--- SET TASK ---
Turn all the records below into a two-column CSV with the headers "prompt" and "reading": one row per record, holding its text and its answer, each in one quoted field with any line breaks replaced by spaces. Leave out the pictures.

--- EXTRACTED ENTRIES ---
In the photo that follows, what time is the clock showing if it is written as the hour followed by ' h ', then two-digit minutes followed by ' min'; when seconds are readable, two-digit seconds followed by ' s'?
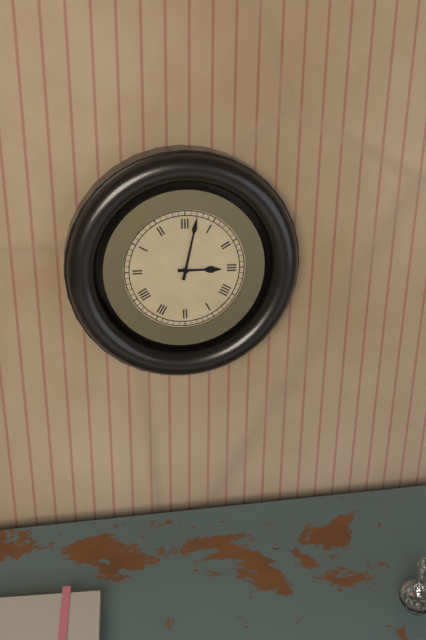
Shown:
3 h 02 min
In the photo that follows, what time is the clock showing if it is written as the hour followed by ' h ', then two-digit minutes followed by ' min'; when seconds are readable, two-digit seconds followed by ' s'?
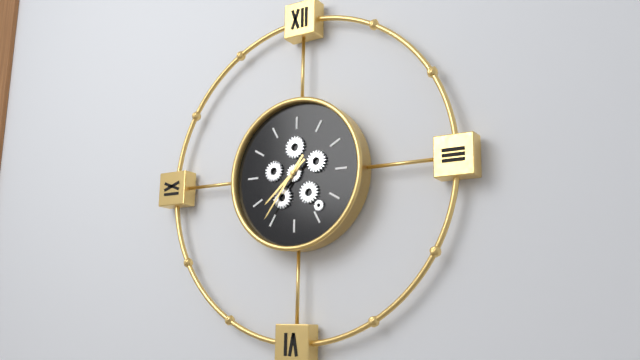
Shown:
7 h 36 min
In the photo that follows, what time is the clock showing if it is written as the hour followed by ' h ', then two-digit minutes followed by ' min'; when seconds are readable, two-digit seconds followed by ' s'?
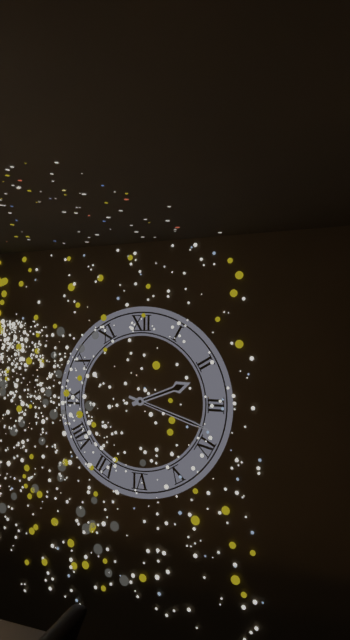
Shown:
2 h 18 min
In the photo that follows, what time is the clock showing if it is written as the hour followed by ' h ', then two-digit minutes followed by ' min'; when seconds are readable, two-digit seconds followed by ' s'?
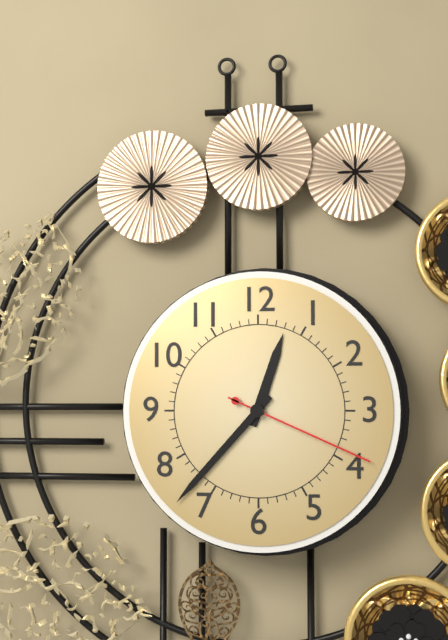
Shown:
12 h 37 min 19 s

--- ANSWER FOR THIS EXERCISE ---
prompt,reading
"In the photo that follows, what time is the clock showing if it is written as the hour followed by ' h ', then two-digit minutes followed by ' min'; when seconds are readable, two-digit seconds followed by ' s'? Shown:","3 h 02 min"
"In the photo that follows, what time is the clock showing if it is written as the hour followed by ' h ', then two-digit minutes followed by ' min'; when seconds are readable, two-digit seconds followed by ' s'? Shown:","7 h 36 min"
"In the photo that follows, what time is the clock showing if it is written as the hour followed by ' h ', then two-digit minutes followed by ' min'; when seconds are readable, two-digit seconds followed by ' s'? Shown:","2 h 18 min"
"In the photo that follows, what time is the clock showing if it is written as the hour followed by ' h ', then two-digit minutes followed by ' min'; when seconds are readable, two-digit seconds followed by ' s'? Shown:","12 h 37 min 19 s"